Leave the pictures out. Return all other data exactly.

++++++++++++++++++++

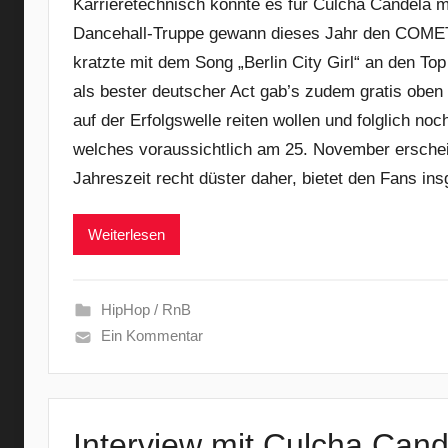
Karrieretechnisch könnte es für Culcha Candela 
Dancehall-Truppe gewann dieses Jahr den COMET a
kratzte mit dem Song „Berlin City Girl“ an den T
als bester deutscher Act gab’s zudem gratis oben
auf der Erfolgswelle reiten wollen und folglich noc
welches voraussichtlich am 25. November erschei
Jahreszeit recht düster daher, bietet den Fans in
Weiterlesen
HipHop / RnB
Ein Kommentar
Interview mit Culcha Cand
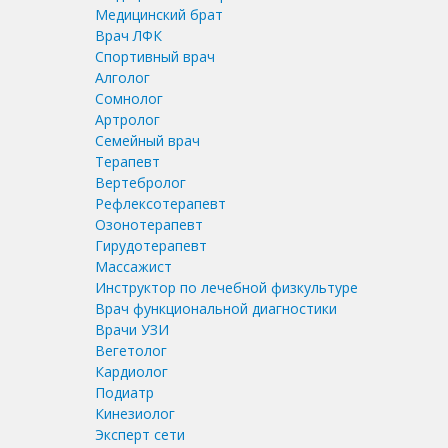
Медицинский брат
Врач ЛФК
Спортивный врач
Алголог
Сомнолог
Артролог
Семейный врач
Терапевт
Вертебролог
Рефлексотерапевт
Озонотерапевт
Гирудотерапевт
Массажист
Инструктор по лечебной физкультуре
Врач функциональной диагностики
Врачи УЗИ
Вегетолог
Кардиолог
Подиатр
Кинезиолог
Эксперт сети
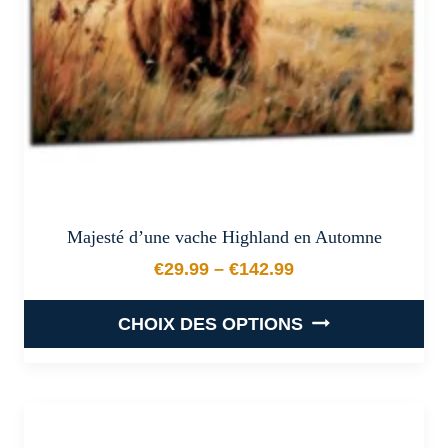
sur
la
page
du
produit
Majesté d’une vache Highland en Automne
€
29.99
–
€
142.99
Plage de prix : €29.99 à €
CHOIX DES OPTIONS
Ce
produit
a
plusieurs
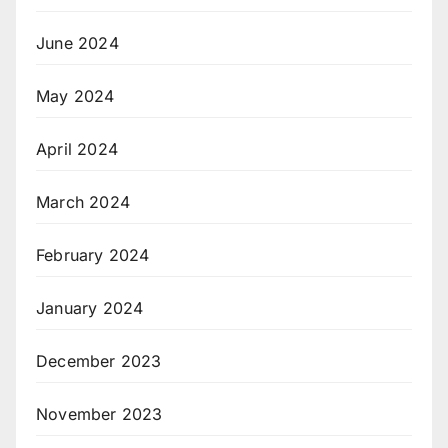
June 2024
May 2024
April 2024
March 2024
February 2024
January 2024
December 2023
November 2023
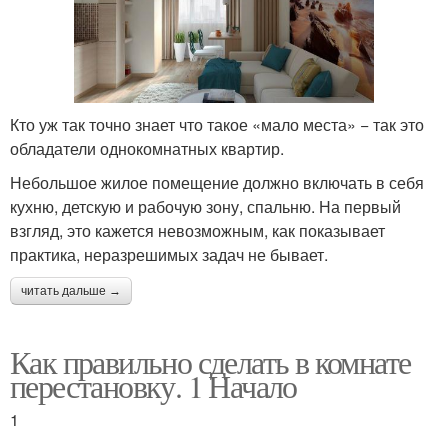
Кто уж так точно знает что такое «мало места» − так это
обладатели однокомнатных квартир.
Небольшое жилое помещение должно включать в себя
кухню, детскую и рабочую зону, спальню. На первый
взгляд, это кажется невозможным, как показывает
практика, неразрешимых задач не бывает.
читать дальше →
Как правильно сделать в комнате
перестановку. 1 Начало
1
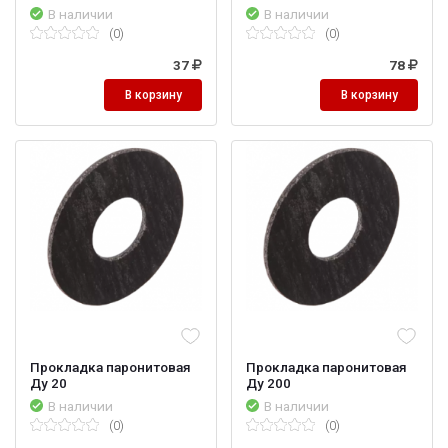
В наличии
В наличии
(0)
(0)
37
78
В корзину
В корзину
Прокладка паронитовая
Прокладка паронитовая
Ду 20
Ду 200
В наличии
В наличии
(0)
(0)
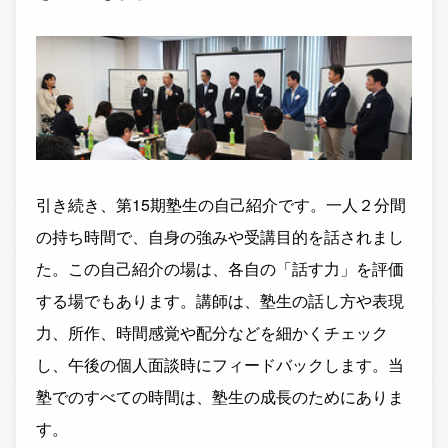
引き続き、第15期塾生の自己紹介です。一人２分間
の持ち時間で、自身の強みや受講目的を話されまし
た。この自己紹介の場は、各自の「話す力」を評価
する場でもあります。講師は、塾生の話し方や表現
力、所作、時間感覚や配分などを細かくチェック
し、午後の個人面談時にフィードバックします。当
塾でのすべての時間は、塾生の成長のためにありま
す。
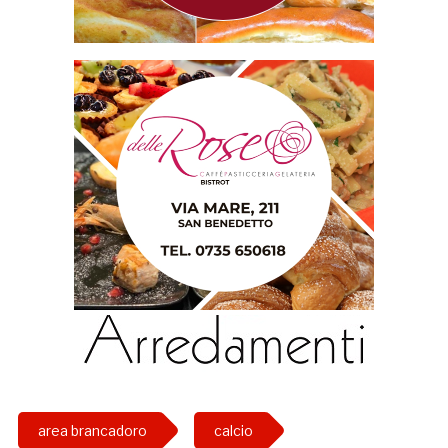
area brancadoro
calcio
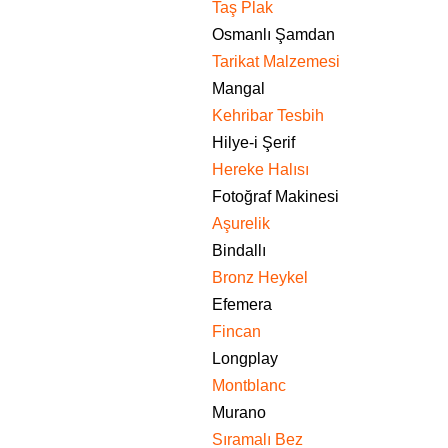
Taş Plak
Osmanlı Şamdan
Tarikat Malzemesi
Mangal
Kehribar Tesbih
Hilye-i Şerif
Hereke Halısı
Fotoğraf Makinesi
Aşurelik
Bindallı
Bronz Heykel
Efemera
Fincan
Longplay
Montblanc
Murano
Sıramalı Bez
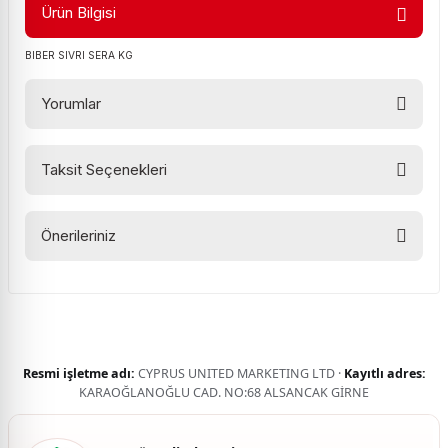
Ürün Bilgisi
BIBER SIVRI SERA KG
Yorumlar
Taksit Seçenekleri
Bu ürüne ilk yorumu siz yapın!
Önerileriniz
Yorum Yaz
Bu ürünün fiyat bilgisi, resim, ürün açıklamalarında ve diğer
konularda yetersiz gördüğünüz noktaları öneri formunu
kullanarak tarafımıza iletebilirsiniz.
Görüş ve önerileriniz için teşekkür ederiz.
Resmi işletme adı:
CYPRUS UNITED MARKETING LTD ·
Kayıtlı adres:
Ürün resmi kalitesiz, bozuk veya görüntülenemiyor.
KARAOĞLANOĞLU CAD. NO:68 ALSANCAK GİRNE
Ürün açıklamasında eksik bilgiler bulunuyor.
Ürün bilgilerinde hatalar bulunuyor.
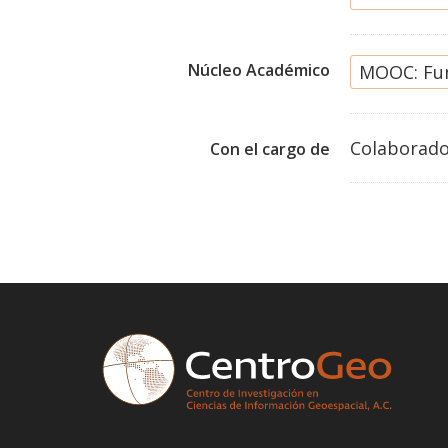
Núcleo Académico
MOOC: Fun
Colaborado
Con el cargo de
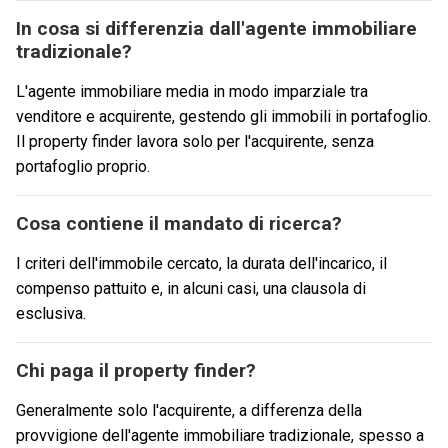
In cosa si differenzia dall'agente immobiliare
tradizionale?
L'agente immobiliare media in modo imparziale tra
venditore e acquirente, gestendo gli immobili in portafoglio.
Il property finder lavora solo per l'acquirente, senza
portafoglio proprio.
Cosa contiene il mandato di ricerca?
I criteri dell'immobile cercato, la durata dell'incarico, il
compenso pattuito e, in alcuni casi, una clausola di
esclusiva.
Chi paga il property finder?
Generalmente solo l'acquirente, a differenza della
provvigione dell'agente immobiliare tradizionale, spesso a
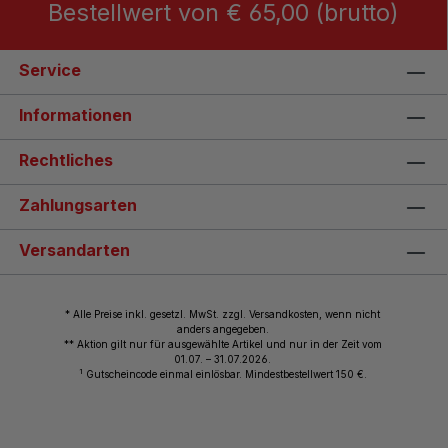
Bestellwert von € 65,00 (brutto)
Service
Informationen
Rechtliches
Zahlungsarten
Versandarten
* Alle Preise inkl. gesetzl. MwSt. zzgl. Versandkosten, wenn nicht
anders angegeben.
** Aktion gilt nur für ausgewählte Artikel und nur in der Zeit vom
01.07. – 31.07.2026.
1
Gutscheincode einmal einlösbar. Mindestbestellwert 150 €.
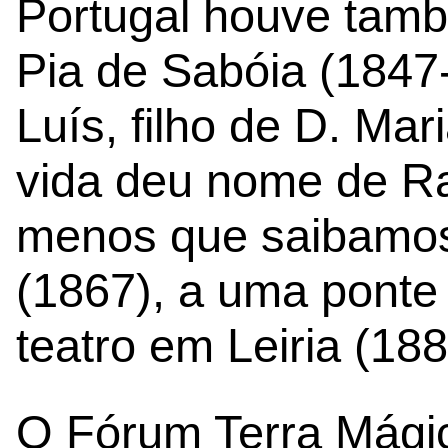
Portugal houve tam
Pia de Sabóia (1847-
Luís, filho de D. Mar
vida deu nome de Ra
menos que saibamos
(1867), a uma ponte
teatro em Leiria (188
O Fórum Terra Mági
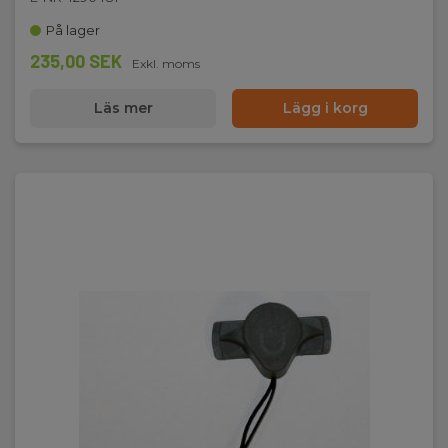
På lager
235,00 SEK
Exkl. moms
Läs mer
Lägg i korg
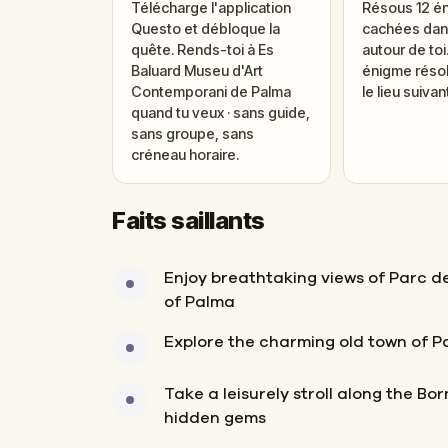
Télécharge l'application
Résous 12 é
Questo et débloque la
cachées dans
quête. Rends-toi à Es
autour de to
Baluard Museu d'Art
énigme réso
Contemporani de Palma
le lieu suivant
quand tu veux · sans guide,
sans groupe, sans
créneau horaire.
Faits saillants
Enjoy breathtaking views of Parc d
of Palma
Explore the charming old town of 
Take a leisurely stroll along the Bo
hidden gems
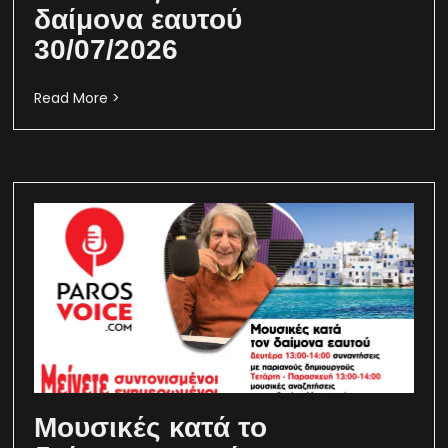
δαίμονα εαυτού
30/07/2026
Read More >
Μουσικές κατά το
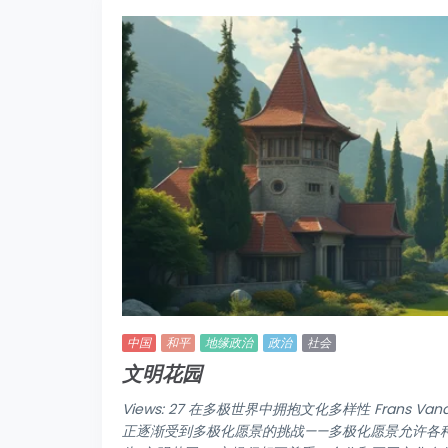
中国
和平
地缘政治
政治
社会
文明花园
Views: 27 在多极世界中拥抱文化多样性 Frans Va
正逐渐受到多极化愿景的挑战——多极化愿景允许各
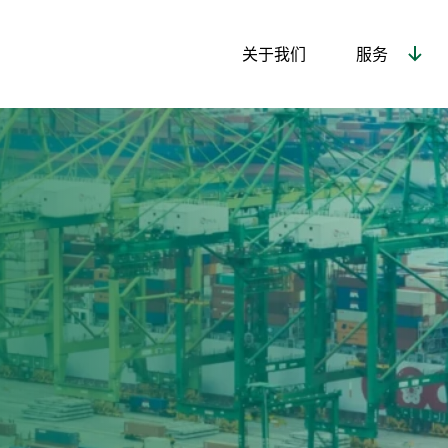
关于我们
服务
报价
Thank You!
Thank You!
Thank You!
谢谢！
谢谢！
谢谢！
Your message has been sent!
Your message has been sent!
Your message has been sent!
您的消息已发送！
您的消息已发送！
您的消息已发送！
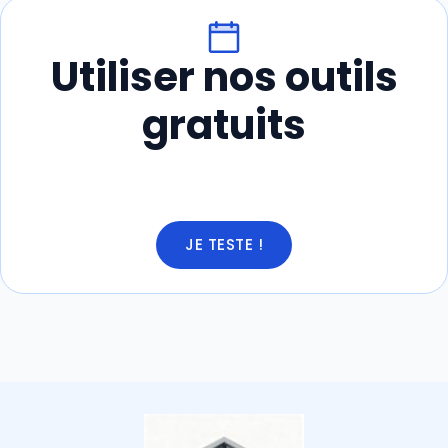
Utiliser nos outils
gratuits
JE TESTE !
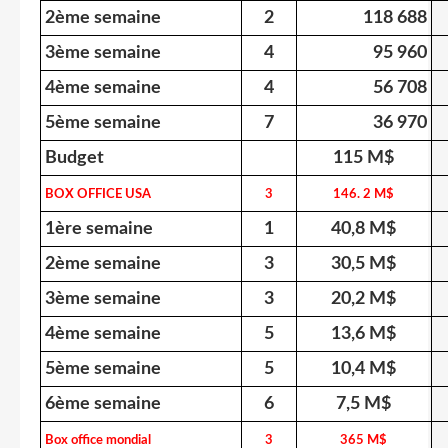
2ème semaine
2
118 688
3ème semaine
4
95 960
4ème semaine
4
56 708
5ème semaine
7
36 970
Budget
115 M$
BOX OFFICE USA
3
146. 2 M$
1ère semaine
1
40,8 M$
2ème semaine
3
30,5 M$
3ème semaine
3
20,2 M$
4ème semaine
5
13,6 M$
5ème semaine
5
10,4 M$
6ème semaine
6
7,5 M$
Box office mondial
3
365 M$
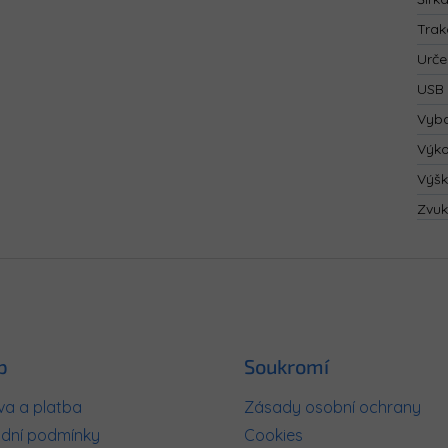
Trak
Urče
USB 
Vyba
Výk
Výš
Zvuk
p
Soukromí
a a platba
Zásady osobní ochrany
dní podmínky
Cookies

++++++++++++++++++++

Completed exercise>
Karrieretechnisch könnte es für Culcha Candela 
Dancehall-Truppe gewann dieses Jahr den COMET a
kratzte mit dem Song „Berlin City Girl“ an den T
als bester deutscher Act gab’s zudem gratis oben
auf der Erfolgswelle reiten wollen und folglich noc
welches voraussichtlich am 25. November erschei
Jahreszeit recht düster daher, bietet den Fans in
Weiterlesen
HipHop / RnB
Ein Kommentar
Interview mit Culcha Cand
Медицинский брат
Врач ЛФК
Спортивный врач
Алголог
Сомнолог
Артролог
Семейный врач
Терапевт
Вертебролог
Рефлексотерапевт
Озонотерапевт
Гирудотерапевт
Массажист
Инструктор по лечебной физкультуре
Врач функциональной диагностики
Врачи УЗИ
Вегетолог
Кардиолог
Подиатр
Кинезиолог
Эксперт сети
sur
la
page
du
produit
Majesté d’une vache Highland en Automne
€
29.99
–
€
142.99
Plage de prix : €29.99 à €
CHOIX DES OPTIONS
Ce
produit
a
plusieurs
June 2024
May 2024
April 2024
March 2024
February 2024
January 2024
December 2023
November 2023
Кто уж так точно знает что такое «мало места» − так это
обладатели однокомнатных квартир.
Небольшое жилое помещение должно включать в себя
кухню, детскую и рабочую зону, спальню. На первый
взгляд, это кажется невозможным, как показывает
практика, неразрешимых задач не бывает.
читать дальше →
Как правильно сделать в комнате
перестановку. 1 Начало
1
В наличии
В наличии
(0)
(0)
37
78
В корзину
В корзину
Прокладка паронитовая
Прокладка паронитовая
Ду 20
Ду 200
В наличии
В наличии
(0)
(0)
引き続き、第15期塾生の自己紹介です。一人２分間
の持ち時間で、自身の強みや受講目的を話されまし
た。この自己紹介の場は、各自の「話す力」を評価
する場でもあります。講師は、塾生の話し方や表現
力、所作、時間感覚や配分などを細かくチェック
し、午後の個人面談時にフィードバックします。当
塾でのすべての時間は、塾生の成長のためにありま
す。
area brancadoro
calcio
Taş Plak
Osmanlı Şamdan
Tarikat Malzemesi
Mangal
Kehribar Tesbih
Hilye-i Şerif
Hereke Halısı
Fotoğraf Makinesi
Aşurelik
Bindallı
Bronz Heykel
Efemera
Fincan
Longplay
Montblanc
Murano
Sıramalı Bez
Ürün Bilgisi
BIBER SIVRI SERA KG
Yorumlar
Taksit Seçenekleri
Bu ürüne ilk yorumu siz yapın!
Önerileriniz
Yorum Yaz
Bu ürünün fiyat bilgisi, resim, ürün açıklamalarında ve diğer
konularda yetersiz gördüğünüz noktaları öneri formunu
kullanarak tarafımıza iletebilirsiniz.
Görüş ve önerileriniz için teşekkür ederiz.
Resmi işletme adı:
CYPRUS UNITED MARKETING LTD ·
Kayıtlı adres:
Ürün resmi kalitesiz, bozuk veya görüntülenemiyor.
KARAOĞLANOĞLU CAD. NO:68 ALSANCAK GİRNE
Ürün açıklamasında eksik bilgiler bulunuyor.
Ürün bilgilerinde hatalar bulunuyor.
Núcleo Académico
MOOC: Fun
Colaborado
Con el cargo de
In cosa si differenzia dall'agente immobiliare
tradizionale?
L'agente immobiliare media in modo imparziale tra
venditore e acquirente, gestendo gli immobili in portafoglio.
Il property finder lavora solo per l'acquirente, senza
portafoglio proprio.
Cosa contiene il mandato di ricerca?
I criteri dell'immobile cercato, la durata dell'incarico, il
compenso pattuito e, in alcuni casi, una clausola di
esclusiva.
Chi paga il property finder?
Generalmente solo l'acquirente, a differenza della
provvigione dell'agente immobiliare tradizionale, spesso a
Bestellwert von € 65,00 (brutto)
Service
Informationen
Rechtliches
Zahlungsarten
Versandarten
* Alle Preise inkl. gesetzl. MwSt. zzgl. Versandkosten, wenn nicht
anders angegeben.
** Aktion gilt nur für ausgewählte Artikel und nur in der Zeit vom
01.07. – 31.07.2026.
1
Gutscheincode einmal einlösbar. Mindestbestellwert 150 €.
Portugal houve tam
Pia de Sabóia (1847-
Luís, filho de D. Mar
vida deu nome de Ra
menos que saibamos
(1867), a uma ponte
teatro em Leiria (188
O Fórum Terra Mági
På lager
235,00 SEK
Exkl. moms
Läs mer
Lägg i korg
Télécharge l'application
Résous 12 é
Questo et débloque la
cachées dans
quête. Rends-toi à Es
autour de to
Baluard Museu d'Art
énigme réso
Contemporani de Palma
le lieu suivant
quand tu veux · sans guide,
sans groupe, sans
créneau horaire.
Faits saillants
Enjoy breathtaking views of Parc d
of Palma
Explore the charming old town of 
Take a leisurely stroll along the Bo
hidden gems
δαίμονα εαυτού
30/07/2026
Read More >
Μουσικές κατά το
中国
和平
地缘政治
政治
社会
文明花园
Views: 27 在多极世界中拥抱文化多样性 Frans Va
正逐渐受到多极化愿景的挑战——多极化愿景允许各
关于我们
服务
报价
Thank You!
Thank You!
Thank You!
谢谢！
谢谢！
谢谢！
Your message has been sent!
Your message has been sent!
Your message has been sent!
您的消息已发送！
您的消息已发送！
您的消息已发送！
Utiliser nos outils
gratuits
JE TESTE !
2ème semaine
2
118 688
3ème semaine
4
95 960
4ème semaine
4
56 708
5ème semaine
7
36 970
Budget
115 M$
BOX OFFICE USA
3
146. 2 M$
1ère semaine
1
40,8 M$
2ème semaine
3
30,5 M$
3ème semaine
3
20,2 M$
4ème semaine
5
13,6 M$
5ème semaine
5
10,4 M$
6ème semaine
6
7,5 M$
Box office mondial
3
365 M$
Trak
Urče
USB 
Vyba
Výk
Výš
Zvuk
p
Soukromí
a a platba
Zásady osobní ochrany
dní podmínky
Cookies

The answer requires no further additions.